The genus Bradyrhizobium is a large and diverse group of species and includes members that possess accessory genes for nitrogen fixation and symbiotic interaction with legume plants such as soybeans [1, 2].

In a previous study [3] an assessment was made of the diversity and evolutionary relationships of soybean nodulating bacteria associated with legumes native to eastern Canada. Two soybean cultivars were used to selectively trap bacteria from root zone soils of different native legume species and more than 800 bacterial isolates were obtained from root nodules of soybean plants. These bacterial isolates were characterized by multiple locus sequence analysis (MLSA) of five protein encoding core genes and multiple novel lineages of Bradyrhizobium were identified. Bacterial strains representing several of these lineages were assigned to a symbiotic ecotype or symbiovar (sv.) that we named septentrionale (formerly septentrionalis) based on the finding that they possessed unique nodulation (nodC) gene sequences and distinctive symbiotic characteristics.

During the course of the present work we detected high numbers of insertion sequences (small transposable elements, usually less than 3 kb in size) in the genomes of novel strains, a situation similar to that for strains of Bradyrhizobium sp. that possess highly reiterated sequences and were isolated from root nodules of soybeans grown in Japan [4]. Insertion sequences are important because they play a significant role in bacterial evolution by inducing mutations, deletions and rearrangements within the host genome [5].

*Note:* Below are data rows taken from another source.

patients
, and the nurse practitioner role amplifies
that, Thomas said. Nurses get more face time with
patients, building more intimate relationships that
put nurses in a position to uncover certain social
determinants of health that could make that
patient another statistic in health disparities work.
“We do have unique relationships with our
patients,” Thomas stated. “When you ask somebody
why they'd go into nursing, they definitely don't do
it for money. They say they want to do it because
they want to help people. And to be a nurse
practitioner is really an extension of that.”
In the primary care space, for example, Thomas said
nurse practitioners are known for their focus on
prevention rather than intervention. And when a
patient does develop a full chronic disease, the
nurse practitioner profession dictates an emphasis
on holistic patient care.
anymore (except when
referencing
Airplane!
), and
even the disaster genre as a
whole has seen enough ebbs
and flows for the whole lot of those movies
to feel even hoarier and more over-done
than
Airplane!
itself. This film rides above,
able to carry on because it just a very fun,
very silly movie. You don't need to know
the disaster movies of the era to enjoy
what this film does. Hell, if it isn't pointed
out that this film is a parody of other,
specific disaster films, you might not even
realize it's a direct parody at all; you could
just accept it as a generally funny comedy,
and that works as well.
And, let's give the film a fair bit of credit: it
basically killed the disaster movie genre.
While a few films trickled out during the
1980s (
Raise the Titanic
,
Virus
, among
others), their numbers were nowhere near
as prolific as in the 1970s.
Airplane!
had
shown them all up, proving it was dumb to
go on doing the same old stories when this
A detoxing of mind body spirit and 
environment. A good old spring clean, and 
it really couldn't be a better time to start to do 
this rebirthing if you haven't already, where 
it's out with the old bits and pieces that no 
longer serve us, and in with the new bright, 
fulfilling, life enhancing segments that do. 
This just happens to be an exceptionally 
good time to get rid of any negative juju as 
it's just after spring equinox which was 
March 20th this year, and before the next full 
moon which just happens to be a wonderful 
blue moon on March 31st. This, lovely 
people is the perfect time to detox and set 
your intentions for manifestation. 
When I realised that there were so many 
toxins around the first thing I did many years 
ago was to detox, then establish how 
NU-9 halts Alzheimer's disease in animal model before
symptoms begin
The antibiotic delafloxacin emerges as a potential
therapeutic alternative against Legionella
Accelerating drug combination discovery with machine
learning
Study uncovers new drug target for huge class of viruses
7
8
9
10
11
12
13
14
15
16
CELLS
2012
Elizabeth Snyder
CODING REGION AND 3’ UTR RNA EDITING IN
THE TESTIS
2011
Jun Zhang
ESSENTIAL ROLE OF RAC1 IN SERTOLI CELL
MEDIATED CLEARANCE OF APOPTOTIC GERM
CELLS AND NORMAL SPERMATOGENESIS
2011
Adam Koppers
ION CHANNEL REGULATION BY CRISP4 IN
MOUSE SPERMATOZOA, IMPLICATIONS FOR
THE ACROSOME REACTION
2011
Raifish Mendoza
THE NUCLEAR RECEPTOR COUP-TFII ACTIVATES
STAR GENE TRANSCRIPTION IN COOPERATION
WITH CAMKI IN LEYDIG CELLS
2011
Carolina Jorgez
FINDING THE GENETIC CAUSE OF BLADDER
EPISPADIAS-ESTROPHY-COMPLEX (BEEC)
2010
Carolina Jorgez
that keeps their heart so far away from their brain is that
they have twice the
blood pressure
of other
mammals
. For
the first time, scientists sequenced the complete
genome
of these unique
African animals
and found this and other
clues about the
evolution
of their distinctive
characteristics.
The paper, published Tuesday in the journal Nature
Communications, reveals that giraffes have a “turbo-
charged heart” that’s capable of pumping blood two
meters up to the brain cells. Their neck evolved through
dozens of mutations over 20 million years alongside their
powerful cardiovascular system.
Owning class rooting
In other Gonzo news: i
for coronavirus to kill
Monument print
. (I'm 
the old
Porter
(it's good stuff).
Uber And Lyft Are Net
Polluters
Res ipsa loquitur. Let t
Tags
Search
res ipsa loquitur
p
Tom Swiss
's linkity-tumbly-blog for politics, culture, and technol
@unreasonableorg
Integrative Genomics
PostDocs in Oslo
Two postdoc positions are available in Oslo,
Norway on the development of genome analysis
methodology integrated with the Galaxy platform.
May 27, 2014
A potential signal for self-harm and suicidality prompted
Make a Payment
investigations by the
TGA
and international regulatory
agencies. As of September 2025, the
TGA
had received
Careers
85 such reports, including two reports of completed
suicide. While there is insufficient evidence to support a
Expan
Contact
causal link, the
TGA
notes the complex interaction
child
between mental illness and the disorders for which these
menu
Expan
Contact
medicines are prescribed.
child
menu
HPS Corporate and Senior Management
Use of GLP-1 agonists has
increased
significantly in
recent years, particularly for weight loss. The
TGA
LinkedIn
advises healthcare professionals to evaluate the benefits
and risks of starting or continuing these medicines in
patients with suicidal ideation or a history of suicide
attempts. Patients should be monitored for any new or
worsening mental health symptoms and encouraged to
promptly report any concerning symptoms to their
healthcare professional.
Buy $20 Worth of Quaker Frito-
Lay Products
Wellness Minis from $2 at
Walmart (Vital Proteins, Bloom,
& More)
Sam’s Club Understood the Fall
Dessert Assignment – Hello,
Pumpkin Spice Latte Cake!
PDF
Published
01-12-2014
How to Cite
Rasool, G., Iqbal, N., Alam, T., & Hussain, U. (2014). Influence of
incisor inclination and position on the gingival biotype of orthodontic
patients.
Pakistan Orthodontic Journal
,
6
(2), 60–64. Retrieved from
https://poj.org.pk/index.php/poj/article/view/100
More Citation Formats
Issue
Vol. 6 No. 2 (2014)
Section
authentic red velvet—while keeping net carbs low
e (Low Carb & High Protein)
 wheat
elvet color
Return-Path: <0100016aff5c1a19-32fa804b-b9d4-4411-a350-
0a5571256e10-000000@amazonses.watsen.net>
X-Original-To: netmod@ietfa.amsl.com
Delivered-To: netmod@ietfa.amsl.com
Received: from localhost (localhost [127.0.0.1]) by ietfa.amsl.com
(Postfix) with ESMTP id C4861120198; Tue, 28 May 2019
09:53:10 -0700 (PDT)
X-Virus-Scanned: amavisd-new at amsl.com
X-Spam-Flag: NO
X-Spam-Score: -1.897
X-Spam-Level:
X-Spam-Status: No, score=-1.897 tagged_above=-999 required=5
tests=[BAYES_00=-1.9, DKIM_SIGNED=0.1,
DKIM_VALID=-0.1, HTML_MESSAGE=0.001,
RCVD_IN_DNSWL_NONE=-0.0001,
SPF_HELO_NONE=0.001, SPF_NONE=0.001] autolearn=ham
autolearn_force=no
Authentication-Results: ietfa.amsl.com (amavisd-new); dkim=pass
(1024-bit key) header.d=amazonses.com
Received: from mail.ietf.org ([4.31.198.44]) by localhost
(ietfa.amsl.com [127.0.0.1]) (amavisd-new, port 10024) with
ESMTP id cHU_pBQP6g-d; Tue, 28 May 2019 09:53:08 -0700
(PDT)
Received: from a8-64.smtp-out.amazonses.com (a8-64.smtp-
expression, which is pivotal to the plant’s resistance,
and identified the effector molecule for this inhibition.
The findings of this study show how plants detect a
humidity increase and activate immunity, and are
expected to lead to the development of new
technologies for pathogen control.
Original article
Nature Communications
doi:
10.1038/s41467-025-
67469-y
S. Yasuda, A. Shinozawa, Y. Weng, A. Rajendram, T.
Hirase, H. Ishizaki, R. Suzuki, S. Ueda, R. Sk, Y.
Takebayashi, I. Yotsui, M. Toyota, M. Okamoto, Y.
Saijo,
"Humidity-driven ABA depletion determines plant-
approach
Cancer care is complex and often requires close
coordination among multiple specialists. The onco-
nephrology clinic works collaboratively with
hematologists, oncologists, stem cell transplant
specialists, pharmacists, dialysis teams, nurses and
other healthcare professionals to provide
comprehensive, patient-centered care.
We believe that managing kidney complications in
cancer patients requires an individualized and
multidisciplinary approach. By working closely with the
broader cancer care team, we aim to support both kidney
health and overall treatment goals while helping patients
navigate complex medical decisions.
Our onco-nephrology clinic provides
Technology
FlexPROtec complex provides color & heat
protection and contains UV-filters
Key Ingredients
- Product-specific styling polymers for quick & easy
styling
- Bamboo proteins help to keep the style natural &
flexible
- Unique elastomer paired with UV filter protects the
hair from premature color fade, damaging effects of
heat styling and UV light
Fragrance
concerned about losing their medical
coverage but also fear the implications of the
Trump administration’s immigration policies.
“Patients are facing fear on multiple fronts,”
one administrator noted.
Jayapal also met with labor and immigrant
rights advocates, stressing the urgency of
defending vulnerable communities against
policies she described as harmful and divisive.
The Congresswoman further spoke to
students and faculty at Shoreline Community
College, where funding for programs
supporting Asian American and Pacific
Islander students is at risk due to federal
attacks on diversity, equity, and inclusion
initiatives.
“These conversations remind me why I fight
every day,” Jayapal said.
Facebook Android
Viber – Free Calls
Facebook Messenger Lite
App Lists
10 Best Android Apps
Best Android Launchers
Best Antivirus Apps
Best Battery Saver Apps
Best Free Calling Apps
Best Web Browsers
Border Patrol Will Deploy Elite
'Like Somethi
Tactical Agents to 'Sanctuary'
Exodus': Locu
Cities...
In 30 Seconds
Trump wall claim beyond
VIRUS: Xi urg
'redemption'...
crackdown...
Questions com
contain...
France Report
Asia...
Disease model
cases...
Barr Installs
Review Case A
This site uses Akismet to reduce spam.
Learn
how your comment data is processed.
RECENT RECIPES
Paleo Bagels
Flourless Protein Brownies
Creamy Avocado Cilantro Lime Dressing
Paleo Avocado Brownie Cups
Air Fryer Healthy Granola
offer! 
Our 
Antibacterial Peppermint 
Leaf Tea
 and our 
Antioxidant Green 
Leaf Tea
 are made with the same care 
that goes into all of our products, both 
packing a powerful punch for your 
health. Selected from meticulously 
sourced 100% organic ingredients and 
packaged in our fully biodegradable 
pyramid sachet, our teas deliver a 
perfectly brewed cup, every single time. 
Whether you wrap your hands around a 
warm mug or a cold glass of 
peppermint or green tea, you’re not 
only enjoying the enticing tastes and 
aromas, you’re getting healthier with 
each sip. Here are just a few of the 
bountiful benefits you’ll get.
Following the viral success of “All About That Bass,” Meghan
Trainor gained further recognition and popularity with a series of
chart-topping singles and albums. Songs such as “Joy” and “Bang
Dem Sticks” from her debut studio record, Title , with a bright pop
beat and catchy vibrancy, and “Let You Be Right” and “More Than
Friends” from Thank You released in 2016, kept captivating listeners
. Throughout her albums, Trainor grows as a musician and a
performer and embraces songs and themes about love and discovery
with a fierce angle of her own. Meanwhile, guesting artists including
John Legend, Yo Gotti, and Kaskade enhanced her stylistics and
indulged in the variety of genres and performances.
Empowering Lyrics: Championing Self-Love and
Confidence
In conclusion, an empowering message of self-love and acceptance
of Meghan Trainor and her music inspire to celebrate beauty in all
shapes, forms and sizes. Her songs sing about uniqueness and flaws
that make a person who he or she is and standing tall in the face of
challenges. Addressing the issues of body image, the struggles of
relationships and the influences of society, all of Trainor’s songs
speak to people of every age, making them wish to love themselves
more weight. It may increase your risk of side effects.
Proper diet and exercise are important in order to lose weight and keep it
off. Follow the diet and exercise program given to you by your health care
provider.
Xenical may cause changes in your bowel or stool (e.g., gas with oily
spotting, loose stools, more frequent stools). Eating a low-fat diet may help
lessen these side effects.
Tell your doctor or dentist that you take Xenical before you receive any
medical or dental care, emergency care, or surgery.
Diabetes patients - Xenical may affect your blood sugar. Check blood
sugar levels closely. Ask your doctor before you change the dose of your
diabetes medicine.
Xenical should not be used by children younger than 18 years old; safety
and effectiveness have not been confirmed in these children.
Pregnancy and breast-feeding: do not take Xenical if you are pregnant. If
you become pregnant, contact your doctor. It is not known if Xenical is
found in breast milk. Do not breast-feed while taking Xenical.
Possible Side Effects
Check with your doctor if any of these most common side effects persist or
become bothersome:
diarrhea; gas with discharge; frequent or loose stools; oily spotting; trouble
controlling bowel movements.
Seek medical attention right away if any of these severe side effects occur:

In the work described here we used phylogenetic, genomic and phenotypic analyses to further characterize strains representing two novel Bradyrhizobium lineages. Based on the results the novel species Bradyrhizobium septentrionale sp. nov. (sv. septentrionale) and Bradyrhizobium quebecense sp. nov. (sv. septentrionale) are proposed.

Habitat and isolation

Novel strains were isolated from root nodules of soybean plants that had been inoculated with suspensions of root-zone soil from the following native legumes growing at woodland sites in the province of Québec, Canada as previously described [3]: Amphicarpaea bracteata (hog-peanut) (site S1, Gatineau, and, site S4, Donnacona); Desmodium canadense (showy tick-trefoil) (site S2, Gatineau); and Apios americana (potato bean) (site S5, Québec). Plants of the native legume species at these sites were vigorous, showed no signs of nitrogen deficiency and the roots were extensively nodulated by resident soil bacteria.

Novel strains 1S1^T, 162S2, 75S4 and 28S5 (Bradyrhizobium septentrionale sp. nov.) were from root-zone soils of the native legumes at sites S1, S2, S4, and S5, respectively whereas strains 66S1MB^T and 12S5 (Bradyrhizobium quebecense sp. nov.) were from root zone soils of the native legumes at sites S1 and site S5, respectively.

Novel strains 1S1^T, 162S2 and 66S1MB^T were deposited in the BCCM/LMG Bacteria Collection, University of Ghent, Belgium (LMG collection nos. 29930^T, 31550 and 31547^T, respectively) and in the HAMBI Microbial Culture Collection, University of Helsinki, Finland (HAMBI collection nos. 3676^T, 3724 and 3720^T, respectively).

Phylogenetic analyses of partial gene sequences

Sequences of 16S rRNA, atpD, glnII, gyrB, recA and rpoB core genes were used for phylogenetic analyses. Nucleotide sequence accession numbers are shown in Table S1. Alignment of 16S rRNA gene sequences was carried out using fast, secondary-structure aware Infernal aligner version 1.1 implemented in the online Ribosomal Database Project version 11.5 [6]. Alignments of protein encoding partial core gene sequences (atpD, glnII, gyrB, recA and rpoB) were performed as previously described [7]. Best fit substitution models were selected using ModelTest-NG [8] implemented in the CIPRES Science Gateway V.3.3 [9]. Bayesian phylogenetic analyses were performed using MrBayes version 3.2.1 with default priors [10] as described previously [11]. Maximum-likelihood (ML) phylogenetic analyses [12] were carried out using 1000 non-parametric bootstrap replications to assess support as detailed previously [7]. In all instances the topologies of trees from Bayesian and ML analyses were similar and therefore only Bayesian trees are shown in this work.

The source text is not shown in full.